Why SEO May Count for Conversions More often than you think
At SEO Inc. we measure success based on three factors: rankings, traffic and conversions – conversions of course being the most important indicator of success. I mean, it is the main thing you are trying to achieve online right?
Interestingly, seo in many cases delivers more conversions than it is given credit for, especially when a business has a long consumer purchase process. Let’s take a moment to consider why. We will create an example from the consumer perspective.
Image you are looking for a diamond ring. You begin your search for the perfect ring by utilizing Google. You perform a few searches such as:
- Diamond Rings
- Best Diamond Rings
- Engagement Rings
The search results provide you with a variety of top brands that sell the product. Over the next couple weeks you browse these websites, perform a few more searches and then finally decide on the ring you want to buy.
Now when you started the search you weren’t ready to make the purchase. Because of this, months go by. But then you have enough money, go back to the website and purchase the ring. But how did you go back to the website? Well, this time you didn’t do a Google search for it. You already knew the website you wanted to buy from so you simply became a direct visit. Or maybe you did one last browse on site that rates diamond rings. Finally, you clicked a link back to the site you originally found through search.
The issue is, if it weren’t for the websites high search rankings for the non-branded term in the first place, you may have never became a customer.
Here are some things to consider on this from Google.
AdWords cookies expire 30 days after a customer’s click, while Analytics uses a cookie that lasts six months to two years. That means if a customer completed a conversion 31 days after clicking on an AdWords ad, the conversion wouldn’t be recorded in AdWords but would be in Analytics.

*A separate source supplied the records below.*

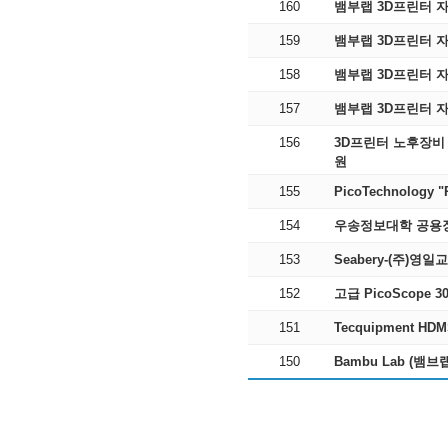
160
뱀부랩 3D프린터 자주
159
뱀부랩 3D프린터 자주
158
뱀부랩 3D프린터 자
157
뱀부랩 3D프린터 자
156
3D프린터 노후장비 
원
155
PicoTechnology
154
우송정보대학 공용
153
Seabery-(주)영일
152
고급 PicoScope
151
Tecquipment
150
Bambu Lab (뱀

While this is true, keep in mind a user can always clear cookies in their browser. This would mean that the tracking method would be deleted and the goal would not be attributed to the first visit.
Referrals and organic searches can steal conversions from AdWords and vice-versa, as Analytics attributes the conversion to the last source.
I search for diamond rings and find your site and the ring I want. 6 months later I am browsing the internet and find a great review of the ring on another site. I click a link they have and visit the same site and convert. Google will attribute that conversion to the referring site. Where is the credit for search!